- [Source text]:
——————————

Department of Pediatrics, University of Texas Medical Branch.
Department of Preventive Medicine, Rush University Medical Center.
Department of Psychology, University of Miami.



Disasters are destructive, potentially traumatic events that affect millions of youth each year.


The purpose of this paper was to review the literature on depressive symptoms among youth after disasters. Specifically, we examined the prevalence of depression, risk factors associated with depressive symptoms, and theories utilized in this research area.


We searched MEDLINE, PsycInfo, and PubMed electronic databases for English language articles published up to May 1, 2013. Reference lists from included studies were reviewed to capture additional studies. Only quantitative, peer reviewed studies, conducted with youth under the age of 18 years, that examined postdisaster depressive symptoms were included. Seventy-two studies met inclusion criteria. Prevalence of depressive symptoms, disaster type, correlates of depressive symptoms, and theories of depressive symptoms were reviewed.

——————————

- [Data for review]:

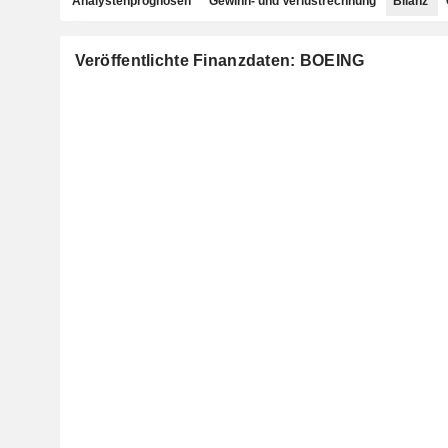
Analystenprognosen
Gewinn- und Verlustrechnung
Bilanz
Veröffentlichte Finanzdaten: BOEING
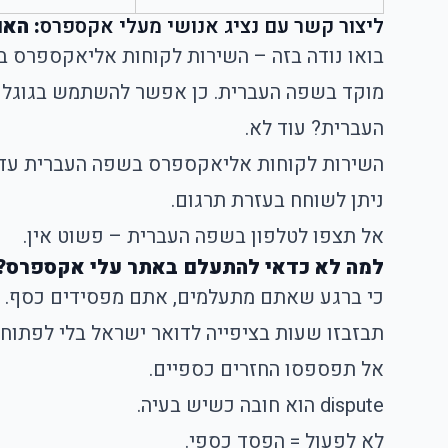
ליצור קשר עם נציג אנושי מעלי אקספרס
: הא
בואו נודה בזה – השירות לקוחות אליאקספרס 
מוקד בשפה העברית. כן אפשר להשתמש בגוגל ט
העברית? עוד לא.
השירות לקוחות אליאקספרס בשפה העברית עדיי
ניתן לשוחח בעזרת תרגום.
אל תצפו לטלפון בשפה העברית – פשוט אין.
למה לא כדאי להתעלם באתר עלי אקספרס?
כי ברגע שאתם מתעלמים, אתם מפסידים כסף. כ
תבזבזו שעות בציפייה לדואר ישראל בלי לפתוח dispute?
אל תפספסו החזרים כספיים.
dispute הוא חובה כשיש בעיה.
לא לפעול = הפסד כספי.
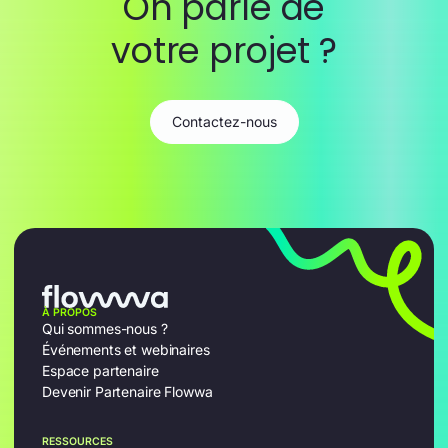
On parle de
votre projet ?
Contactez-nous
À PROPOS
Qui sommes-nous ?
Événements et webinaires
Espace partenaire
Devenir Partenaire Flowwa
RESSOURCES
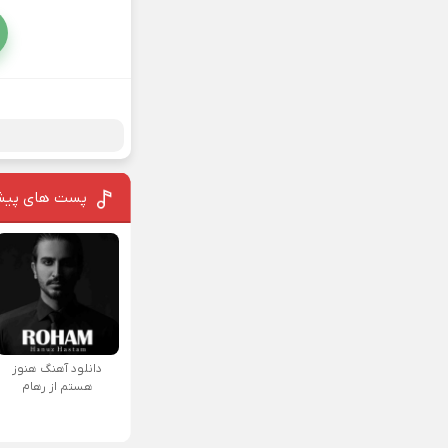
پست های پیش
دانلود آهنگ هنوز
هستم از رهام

——————————

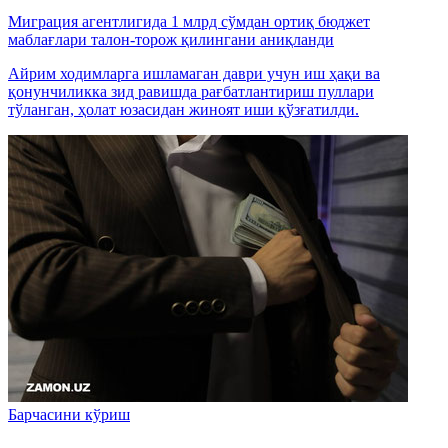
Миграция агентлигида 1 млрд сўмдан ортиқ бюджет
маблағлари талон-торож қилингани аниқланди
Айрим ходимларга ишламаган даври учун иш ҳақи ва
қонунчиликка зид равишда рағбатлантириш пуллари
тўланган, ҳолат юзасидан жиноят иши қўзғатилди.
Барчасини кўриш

——————————

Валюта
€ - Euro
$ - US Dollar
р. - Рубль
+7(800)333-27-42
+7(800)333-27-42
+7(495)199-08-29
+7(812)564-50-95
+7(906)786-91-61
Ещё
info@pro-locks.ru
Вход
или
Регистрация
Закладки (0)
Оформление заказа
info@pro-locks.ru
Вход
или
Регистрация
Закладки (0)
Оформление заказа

——————————

- [Problems to solve]:
- a) In the abstract on depressive symptoms among youth after disasters, how many studies met the inclusion criteria?
- b) Resume the abstract on depressive symptoms among youth after disasters, starting right after its final sentence.

- [Responses per task]:
- a) Seventy-two studies met the inclusion criteria.

- b)
Only 27 studies (38%) reported on prevalence rates among youth in their sample. Prevalence rates of depression among youth postdisaster ranged from 2% to 69%. Potential risk factors were identified (e.g., female gender, exposure stressors, posttraumatic stress symptoms). Theories were examined in less than one-third of studies (k = 21).


Given the variability in prevalence rates, difficulty identifying a single profile of youth at risk for developing depressive symptoms, and lack of a unifying theory emerging from the studies, recommendations for future research are discussed. Use of established batteries of assessments could enable comparisons across studies. Merging existing theories from children's postdisaster and depression literatures could aid in the identification of risk factors and causal pathways.